Dataset content:

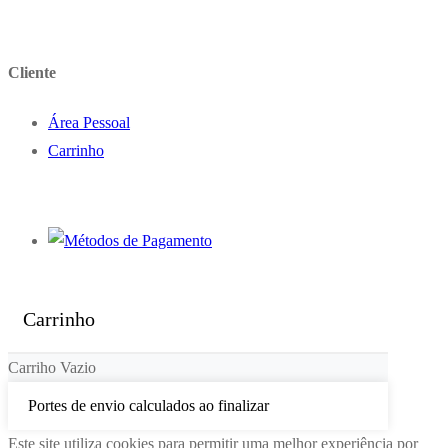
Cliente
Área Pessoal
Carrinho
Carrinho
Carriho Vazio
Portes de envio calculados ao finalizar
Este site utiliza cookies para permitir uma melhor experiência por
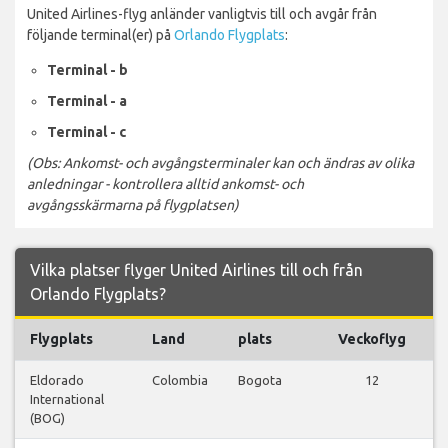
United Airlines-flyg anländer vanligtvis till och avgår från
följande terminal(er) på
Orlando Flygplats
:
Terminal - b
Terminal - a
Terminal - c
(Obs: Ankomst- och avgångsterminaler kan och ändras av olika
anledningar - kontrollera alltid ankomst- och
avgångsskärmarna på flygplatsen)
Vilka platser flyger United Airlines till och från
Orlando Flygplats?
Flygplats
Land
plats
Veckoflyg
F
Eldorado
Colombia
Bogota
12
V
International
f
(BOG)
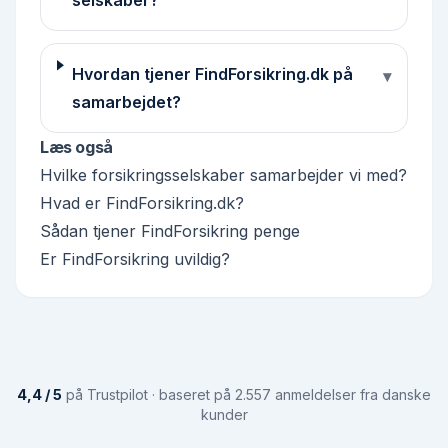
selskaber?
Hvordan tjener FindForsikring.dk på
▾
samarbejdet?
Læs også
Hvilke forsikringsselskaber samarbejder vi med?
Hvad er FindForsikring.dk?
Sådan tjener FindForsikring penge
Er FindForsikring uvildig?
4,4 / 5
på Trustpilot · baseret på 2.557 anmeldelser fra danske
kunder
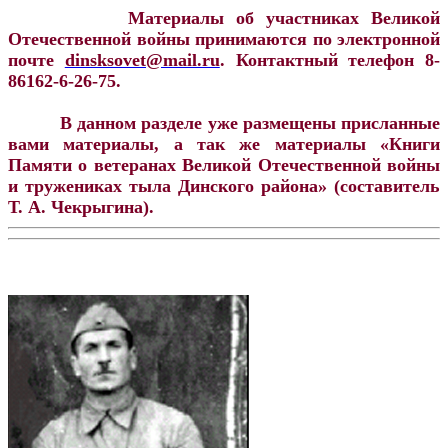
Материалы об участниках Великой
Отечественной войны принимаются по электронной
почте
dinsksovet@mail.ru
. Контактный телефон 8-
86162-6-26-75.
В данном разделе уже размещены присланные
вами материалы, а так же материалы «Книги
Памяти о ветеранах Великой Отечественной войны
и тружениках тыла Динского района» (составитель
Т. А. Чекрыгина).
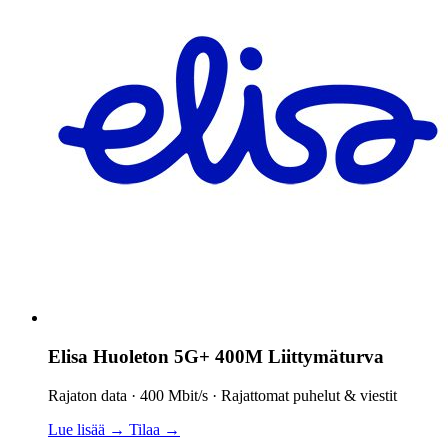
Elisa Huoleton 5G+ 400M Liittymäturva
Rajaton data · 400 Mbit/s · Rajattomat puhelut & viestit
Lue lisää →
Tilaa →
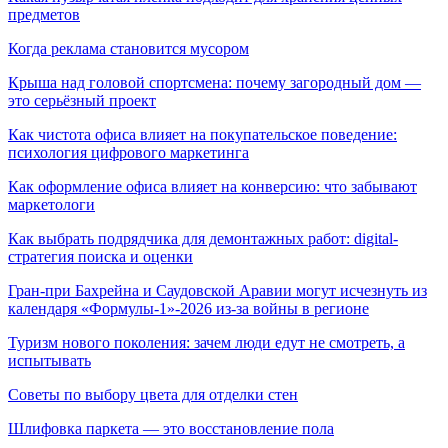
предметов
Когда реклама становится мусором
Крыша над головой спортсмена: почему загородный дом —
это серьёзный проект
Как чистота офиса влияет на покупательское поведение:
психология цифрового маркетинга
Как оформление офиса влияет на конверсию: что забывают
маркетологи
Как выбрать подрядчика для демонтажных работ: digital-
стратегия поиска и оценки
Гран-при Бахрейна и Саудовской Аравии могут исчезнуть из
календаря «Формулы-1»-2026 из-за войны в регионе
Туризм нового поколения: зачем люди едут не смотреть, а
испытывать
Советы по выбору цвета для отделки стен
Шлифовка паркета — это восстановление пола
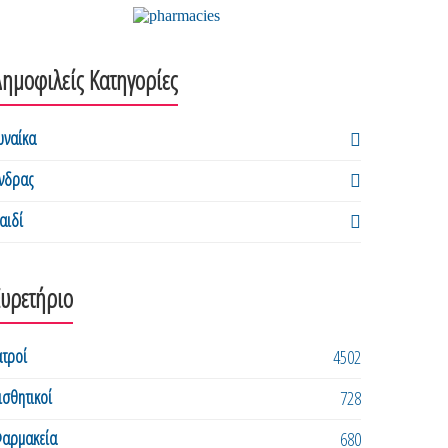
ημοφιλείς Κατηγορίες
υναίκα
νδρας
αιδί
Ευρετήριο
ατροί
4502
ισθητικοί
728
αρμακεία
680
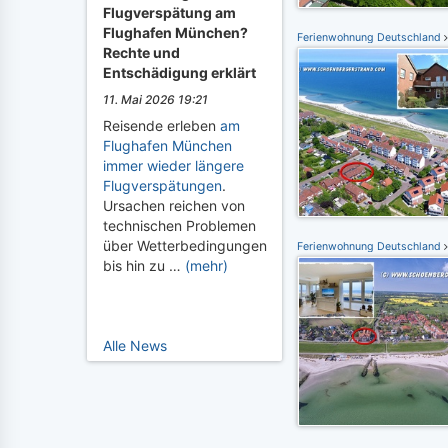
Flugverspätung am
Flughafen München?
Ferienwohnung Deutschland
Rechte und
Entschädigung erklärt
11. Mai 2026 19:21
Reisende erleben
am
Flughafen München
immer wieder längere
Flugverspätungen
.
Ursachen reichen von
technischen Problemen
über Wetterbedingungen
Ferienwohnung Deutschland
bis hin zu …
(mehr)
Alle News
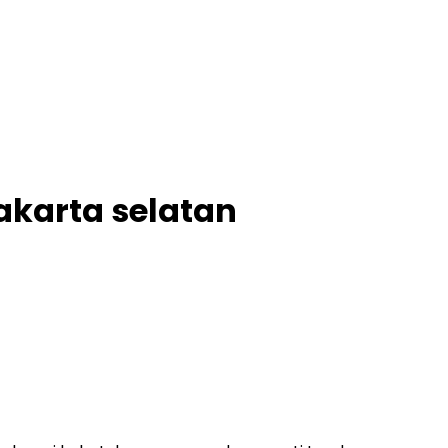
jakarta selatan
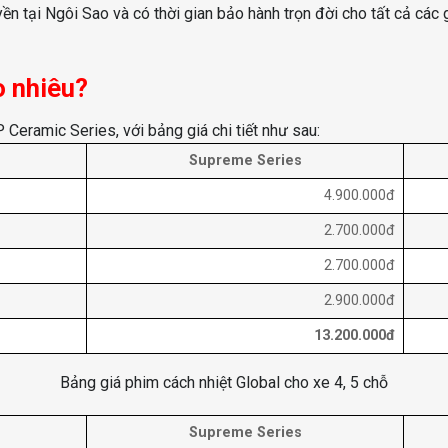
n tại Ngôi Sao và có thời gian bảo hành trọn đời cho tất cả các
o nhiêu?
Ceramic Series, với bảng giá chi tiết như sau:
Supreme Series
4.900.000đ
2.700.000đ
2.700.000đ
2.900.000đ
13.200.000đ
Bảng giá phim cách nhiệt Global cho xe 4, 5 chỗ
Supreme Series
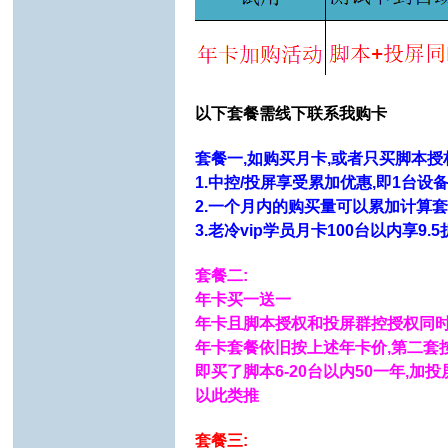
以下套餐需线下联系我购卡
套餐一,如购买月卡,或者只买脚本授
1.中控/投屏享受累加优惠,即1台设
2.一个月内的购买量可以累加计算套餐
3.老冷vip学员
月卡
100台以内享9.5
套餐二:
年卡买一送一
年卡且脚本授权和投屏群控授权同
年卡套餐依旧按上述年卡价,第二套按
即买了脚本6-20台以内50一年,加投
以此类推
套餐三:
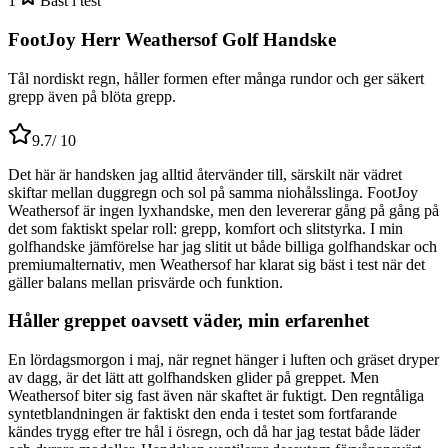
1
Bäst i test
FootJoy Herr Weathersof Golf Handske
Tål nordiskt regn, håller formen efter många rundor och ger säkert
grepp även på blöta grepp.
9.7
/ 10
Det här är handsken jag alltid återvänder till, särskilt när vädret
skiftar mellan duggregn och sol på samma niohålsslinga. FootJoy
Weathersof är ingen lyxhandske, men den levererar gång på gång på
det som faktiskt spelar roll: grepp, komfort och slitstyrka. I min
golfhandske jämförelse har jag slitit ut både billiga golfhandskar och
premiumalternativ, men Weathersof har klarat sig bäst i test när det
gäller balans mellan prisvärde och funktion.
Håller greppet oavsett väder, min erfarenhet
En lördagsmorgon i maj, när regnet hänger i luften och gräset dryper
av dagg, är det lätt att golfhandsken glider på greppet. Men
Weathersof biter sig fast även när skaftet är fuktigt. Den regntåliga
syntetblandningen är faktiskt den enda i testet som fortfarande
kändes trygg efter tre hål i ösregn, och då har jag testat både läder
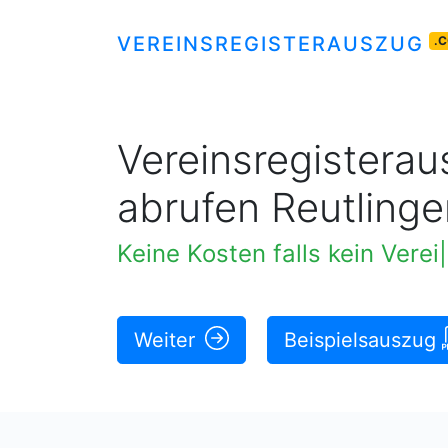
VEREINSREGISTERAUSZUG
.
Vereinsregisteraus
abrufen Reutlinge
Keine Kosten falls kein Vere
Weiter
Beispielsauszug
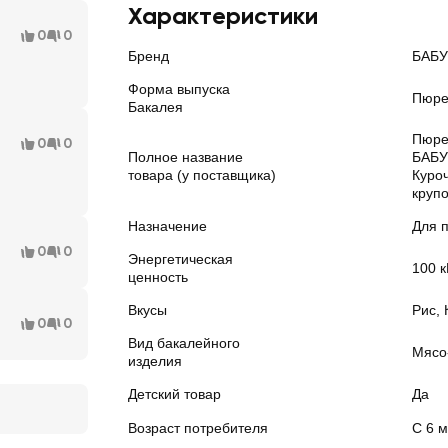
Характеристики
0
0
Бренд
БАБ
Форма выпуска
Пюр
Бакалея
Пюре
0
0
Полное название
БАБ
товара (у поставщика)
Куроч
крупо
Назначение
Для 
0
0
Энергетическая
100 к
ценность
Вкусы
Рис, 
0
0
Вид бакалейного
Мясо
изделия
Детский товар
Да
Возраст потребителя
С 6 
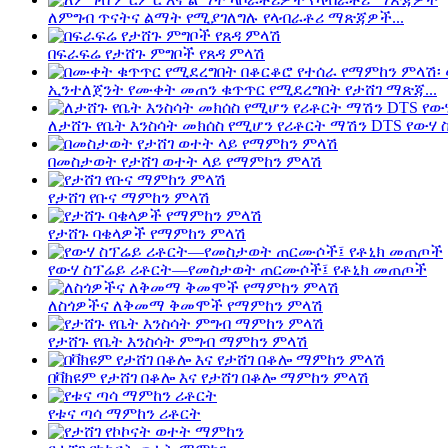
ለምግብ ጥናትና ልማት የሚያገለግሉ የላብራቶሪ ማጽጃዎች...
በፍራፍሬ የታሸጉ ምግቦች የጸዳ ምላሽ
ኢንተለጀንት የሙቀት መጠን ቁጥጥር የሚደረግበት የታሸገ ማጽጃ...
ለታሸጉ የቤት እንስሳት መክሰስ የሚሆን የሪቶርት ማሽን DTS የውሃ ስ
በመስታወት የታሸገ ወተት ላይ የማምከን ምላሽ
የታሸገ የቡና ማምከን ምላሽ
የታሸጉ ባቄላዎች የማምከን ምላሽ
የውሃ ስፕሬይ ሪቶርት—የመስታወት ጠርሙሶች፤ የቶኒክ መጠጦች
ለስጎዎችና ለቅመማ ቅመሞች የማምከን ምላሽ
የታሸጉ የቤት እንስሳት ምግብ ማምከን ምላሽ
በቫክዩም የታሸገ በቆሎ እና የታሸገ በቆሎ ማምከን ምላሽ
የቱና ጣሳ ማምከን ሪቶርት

Job:
Only one stretch of the listing above is to be duplicated: the lines from the one containing "Er FindForsikring uvildig?" through the one containing "年卡套餐依旧按上述年卡价,第二套按", both included. Copy them exactly, minus the pictures.

Solution:
Er FindForsikring uvildig?
4,4 / 5
på Trustpilot · baseret på 2.557 anmeldelser fra danske
kunder
Материалы об участниках Великой
Отечественной войны принимаются по электронной
почте
dinsksovet@mail.ru
. Контактный телефон 8-
86162-6-26-75.
В данном разделе уже размещены присланные
вами материалы, а так же материалы «Книги
Памяти о ветеранах Великой Отечественной войны
и тружениках тыла Динского района» (составитель
Т. А. Чекрыгина).
Elisa Huoleton 5G+ 400M Liittymäturva
Rajaton data · 400 Mbit/s · Rajattomat puhelut & viestit
Lue lisää →
Tilaa →
предметов
Когда реклама становится мусором
Крыша над головой спортсмена: почему загородный дом —
это серьёзный проект
Как чистота офиса влияет на покупательское поведение:
психология цифрового маркетинга
Как оформление офиса влияет на конверсию: что забывают
маркетологи
Как выбрать подрядчика для демонтажных работ: digital-
стратегия поиска и оценки
Гран-при Бахрейна и Саудовской Аравии могут исчезнуть из
календаря «Формулы-1»-2026 из-за войны в регионе
Туризм нового поколения: зачем люди едут не смотреть, а
испытывать
Советы по выбору цвета для отделки стен
Шлифовка паркета — это восстановление пола
ημοφιλείς Κατηγορίες
υναίκα
νδρας
αιδί
Ευρετήριο
ατροί
4502
ισθητικοί
728
αρμακεία
680
Flugverspätung am
Flughafen München?
Ferienwohnung Deutschland
Rechte und
Entschädigung erklärt
11. Mai 2026 19:21
Reisende erleben
am
Flughafen München
immer wieder längere
Flugverspätungen
.
Ursachen reichen von
technischen Problemen
über Wetterbedingungen
Ferienwohnung Deutschland
bis hin zu …
(mehr)
Alle News
jakarta selatan
n tại Ngôi Sao và có thời gian bảo hành trọn đời cho tất cả các
o nhiêu?
Ceramic Series, với bảng giá chi tiết như sau:
Supreme Series
4.900.000đ
2.700.000đ
2.700.000đ
2.900.000đ
13.200.000đ
Bảng giá phim cách nhiệt Global cho xe 4, 5 chỗ
Supreme Series
以下套餐需线下联系我购卡
套餐一,如购买月卡,或者只买脚本授
1.中控/投屏享受累加优惠,即1台设
2.一个月内的购买量可以累加计算套餐
3.老冷vip学员
月卡
100台以内享9.5
套餐二:
年卡买一送一
年卡且脚本授权和投屏群控授权同
年卡套餐依旧按上述年卡价,第二套按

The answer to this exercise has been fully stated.